China's approach has been to tolerate uneven profitability as a feature rather than a failure. Some sectors stagnate or decline; others accelerate sharply. Liquidity ensures that this unevenness does not destabilise the system as a whole.

This also explains why profit growth is strongest in sectors aligned with national industrial strategy. Semiconductor manufacturing, biotech, intelligent systems, and advanced transport are not merely profitable; they are systemically supported because they anchor future accumulation paths.

SMEs, foreign firms and the broadening base

The return to positive profit growth among small and medium-sized enterprises and foreign-invested firms deserves attention. These firms are typically more sensitive to liquidity conditions and demand volatility. Their shift from contraction to modest expansion suggests that the benefits of structural upgrading are beginning to diffuse outward from the core sectors.

This does not mean equalisation. The dispersion remains wide. But it does indicate that the industrial transformation is no longer confined to flagship firms or state-backed champions.

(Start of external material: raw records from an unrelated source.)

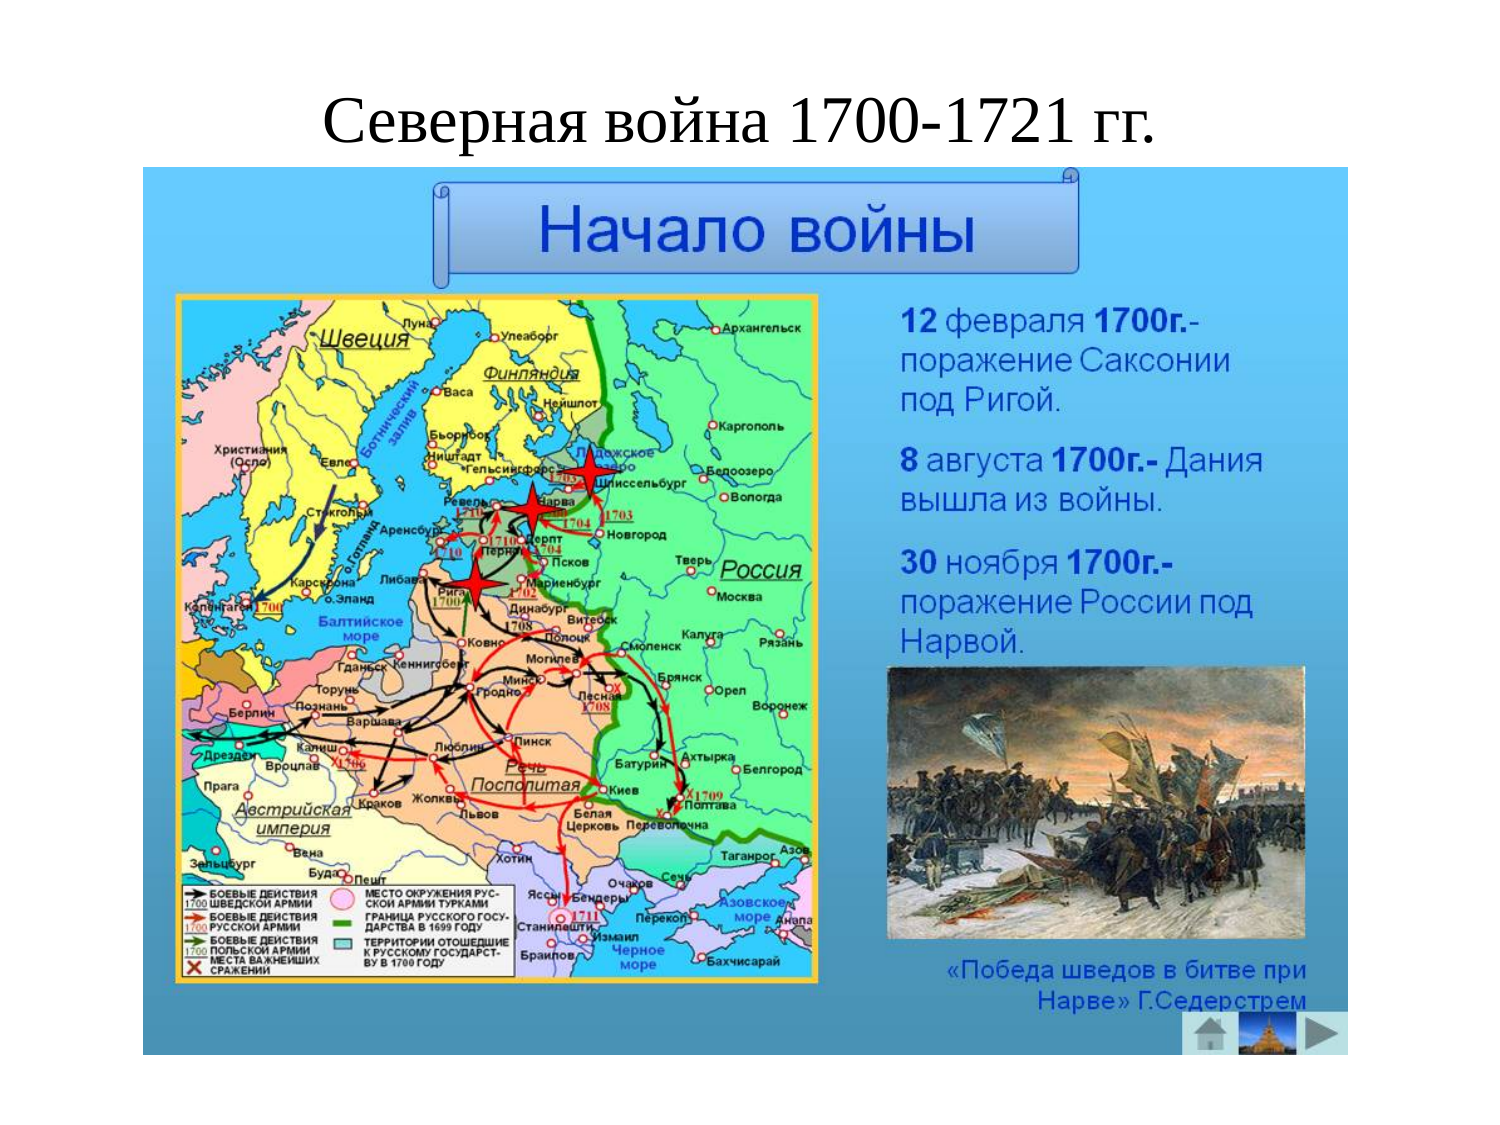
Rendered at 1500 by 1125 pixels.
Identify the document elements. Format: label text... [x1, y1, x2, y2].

title Северная война 1700-1721 гг. [75, 45, 1407, 188]
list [143, 166, 1348, 1055]
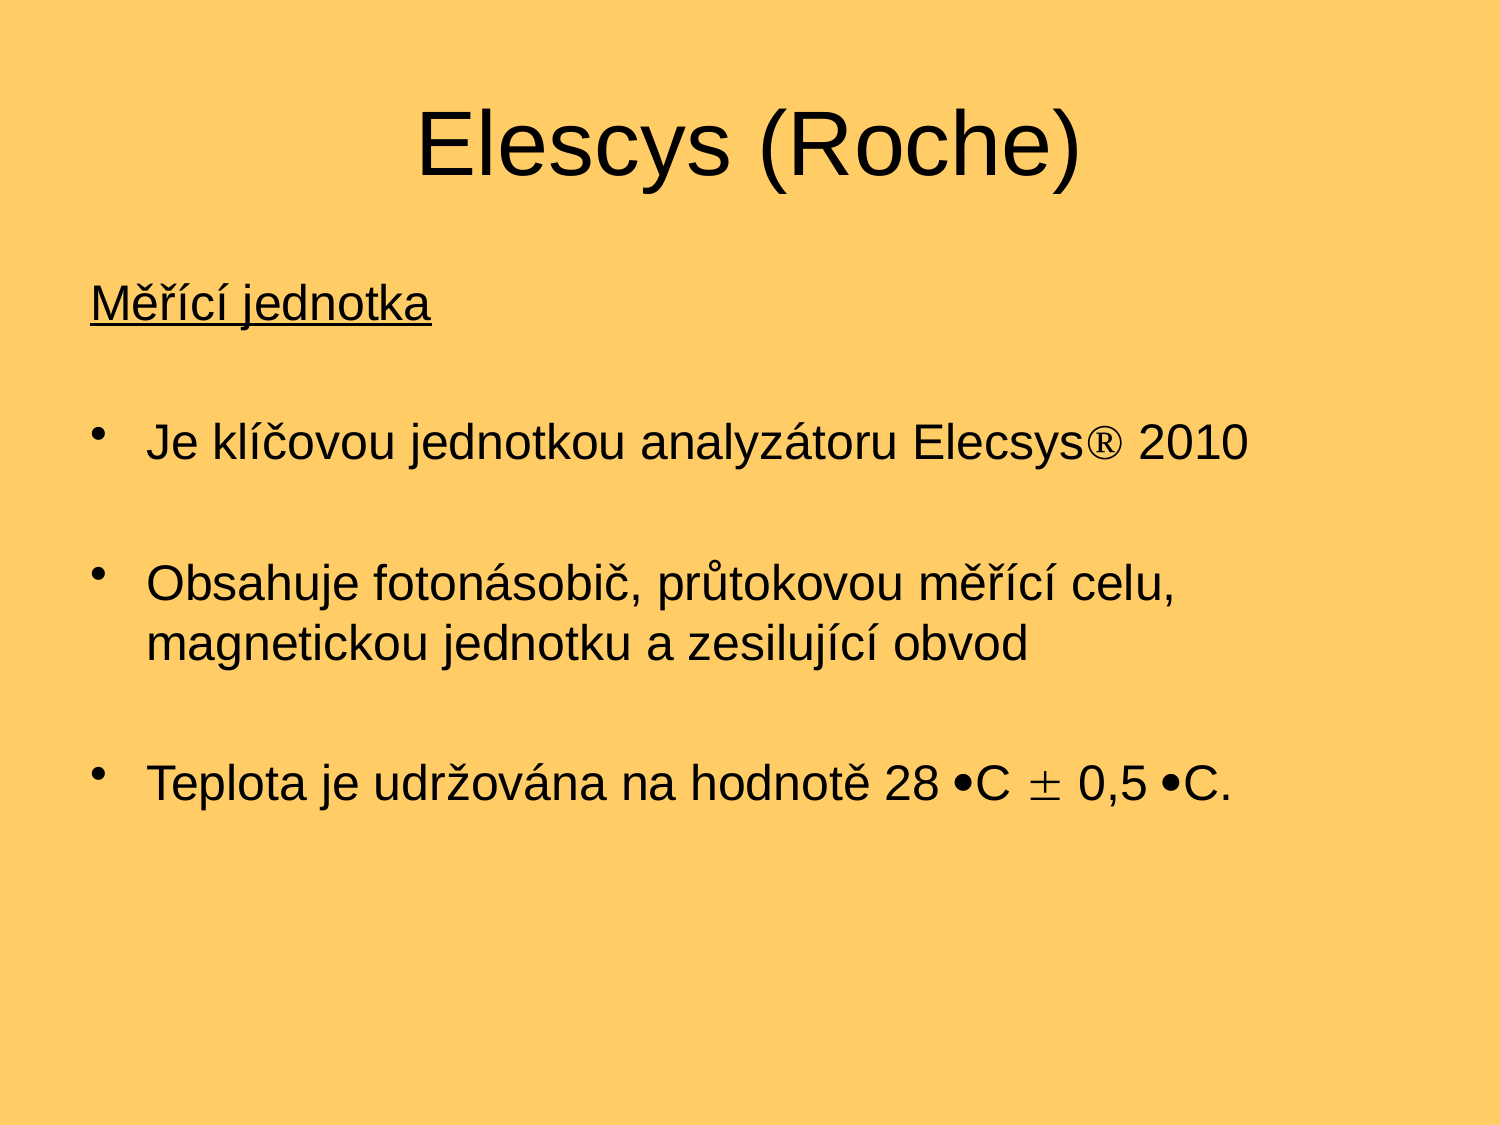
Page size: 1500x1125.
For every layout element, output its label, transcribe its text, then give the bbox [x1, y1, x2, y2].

title Elescys (Roche) [75, 45, 1425, 233]
list Měřící jednotka Je klíčovou jednotkou analyzátoru Elecsys 2010 Obsahuje fotonásobič, průtokovou měřící celu, magnetickou jednotku a zesilující obvod Teplota je udržována na hodnotě 28 C  0,5 C. [75, 262, 1425, 1005]
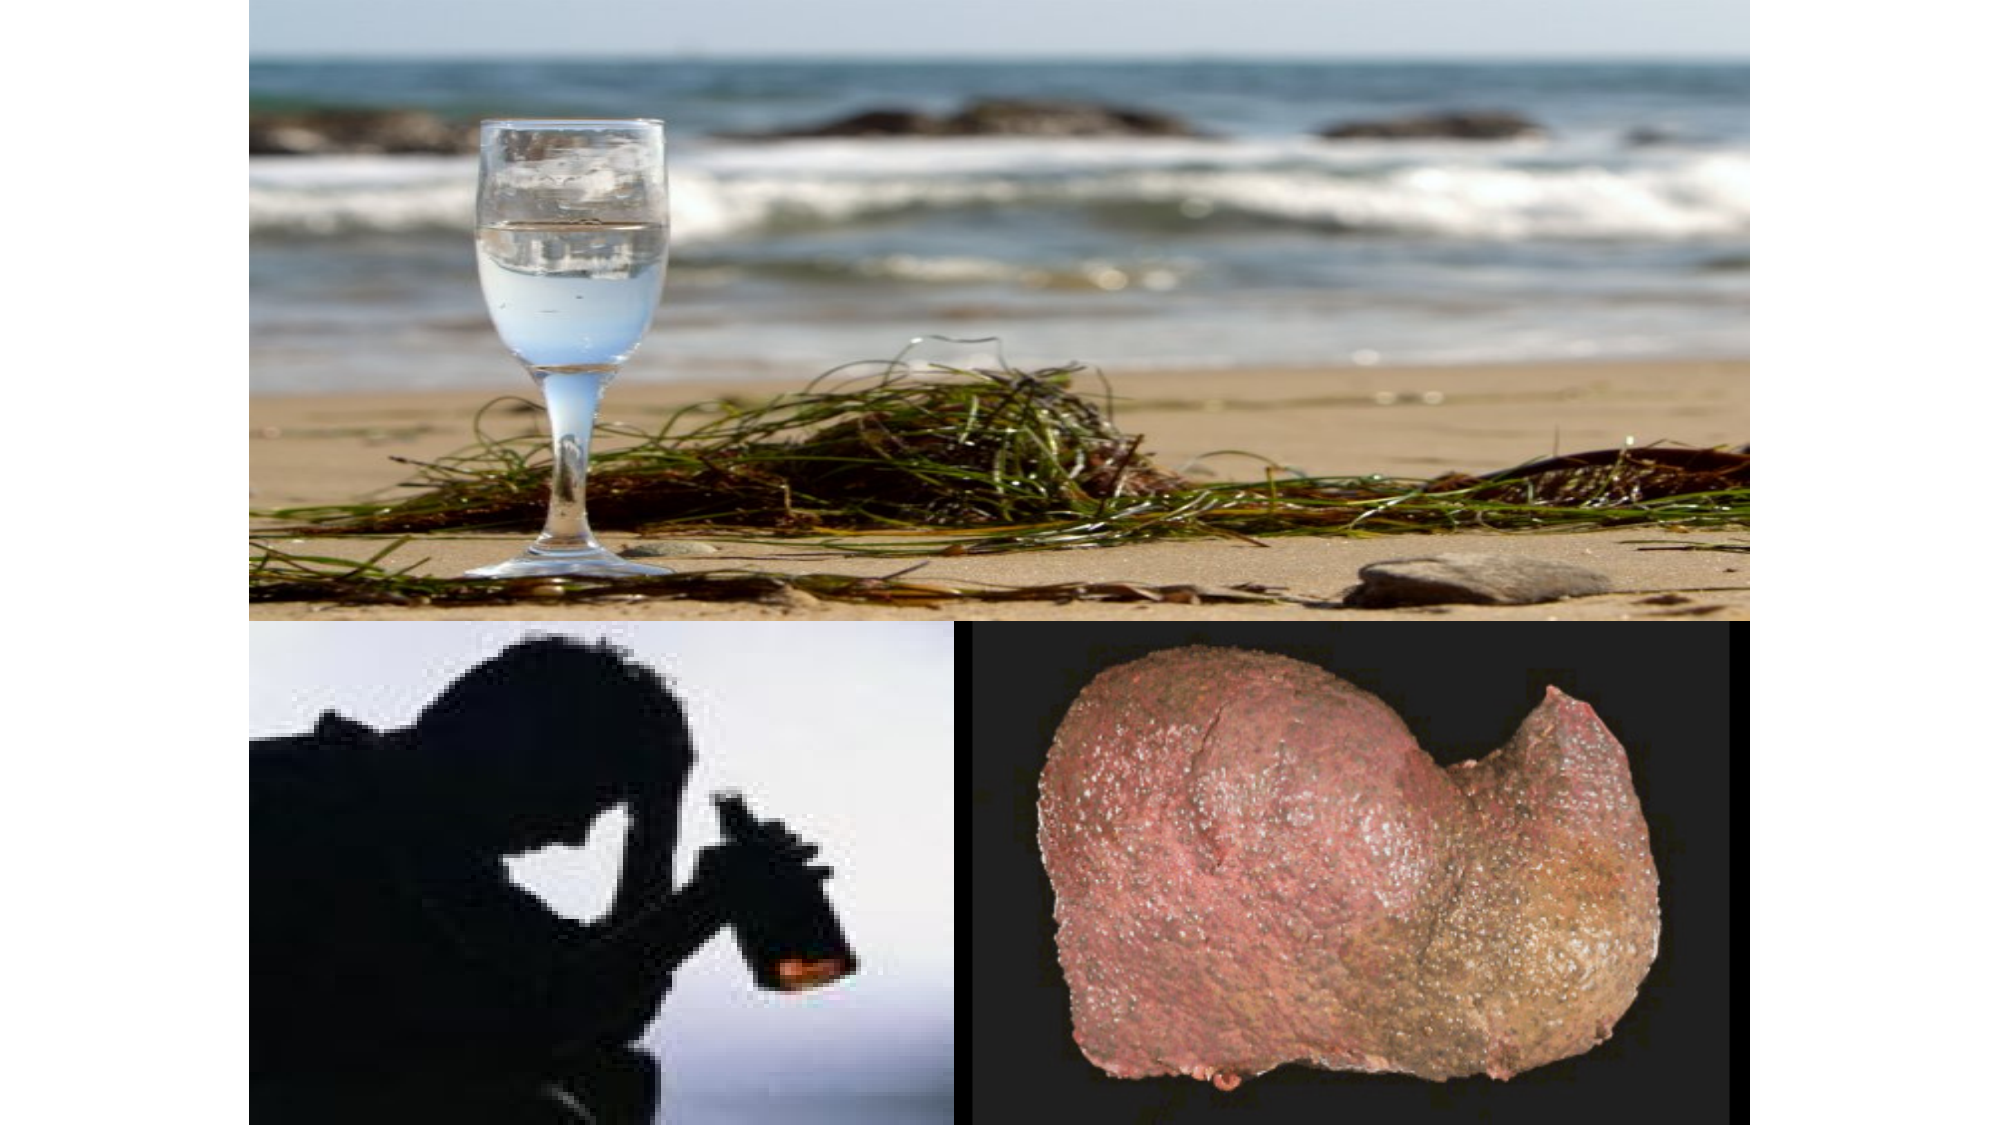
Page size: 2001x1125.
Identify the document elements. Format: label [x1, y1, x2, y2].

picture [249, 0, 1750, 1125]
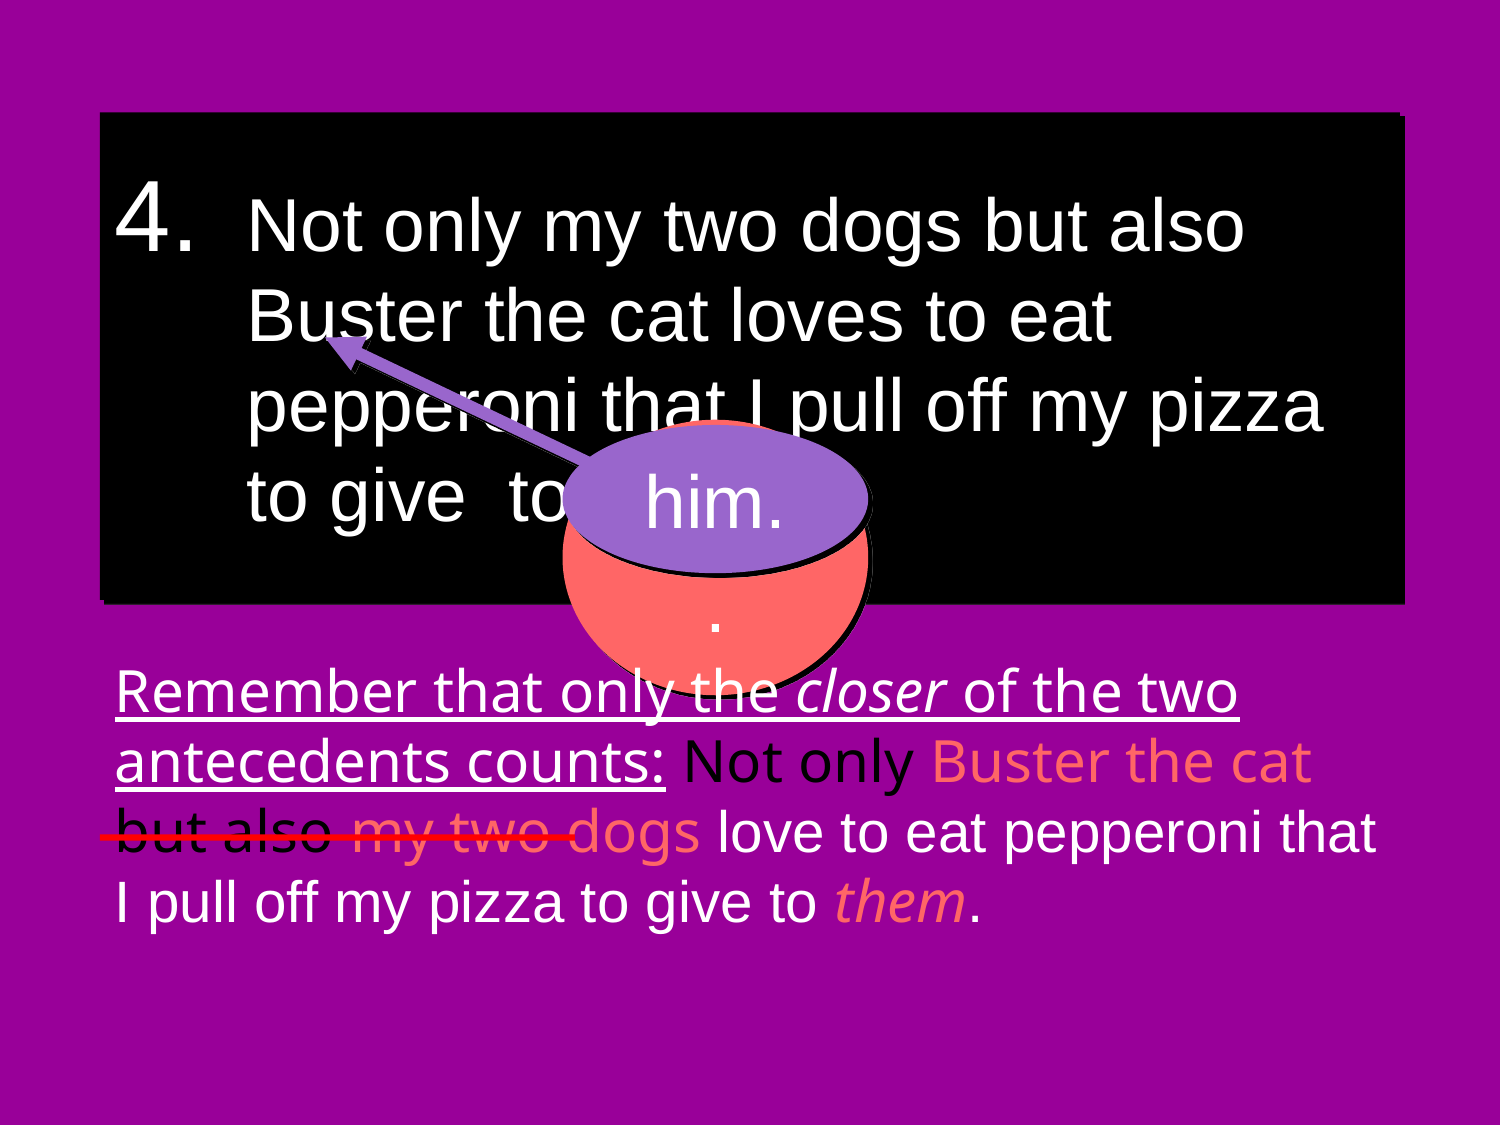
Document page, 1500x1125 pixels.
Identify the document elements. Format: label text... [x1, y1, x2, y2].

As upgraded supply chains stabilise and demand becomes more predictable, second- and third-tier firms regain profitability.

Foreign-invested enterprises' profit recovery is especially telling. It signals that China's industrial upgrading is not crowding out external capital, but reconfiguring the terms under which it operates, toward higher-tech, higher-value integration rather than low-cost assembly.

Transformation with frictions

None of this implies a frictionless process. The NBS itself acknowledges ongoing difficulties: Global uncertainty, external shocks, and adjustment pains within industries undergoing transition. Profit recovery at the aggregate level does not erase firm-level stress or regional disparities.

Yet this is precisely what one would expect during a genuine transformation rather than a cyclical bounce. Structural change is uneven by definition. It creates winners early, laggards later, and only gradually establishes a new normal.

What matters is that the direction of travel is coherent, and that is toward higher capital productivity, greater technological intensity, and compatibility between rising wages and rising profits.

Reading the data correctly

The key analytical mistake would be to treat the 2025 profit rebound as a simple return to business as usual. It is nothing of the sort. The data show an economy actively reshaping its industrial capital base, using liquidity expansion to cushion exit while accelerating entry into new accumulation paths.

Profit concentration in equipment and high-tech manufacturing is not a temporary distortion; rather, it is the statistical expression of structural change. The retirement of obsolete production coefficients is the necessary precondition for renewed profitability. And the coexistence of profit growth with rising real wages demonstrates that China's adjustment remains fundamentally productive rather than extractive.

In this sense, the 2025 profit data are best read not as a conclusion, but as an inflection point. They signal that the long process of industrial transformation — slowed but not derailed by the pandemic and global shocks — has reached a phase where new productive forces are now generating visible financial returns.

The challenge ahead is not whether profitability can be restored, but whether the system can continue to generalize these gains — spatially, sectorally, and socially — without reverting to old growth models. Based on the evidence so far, China's industrial profits are telling us that such a path, although uneven, remains firmly open.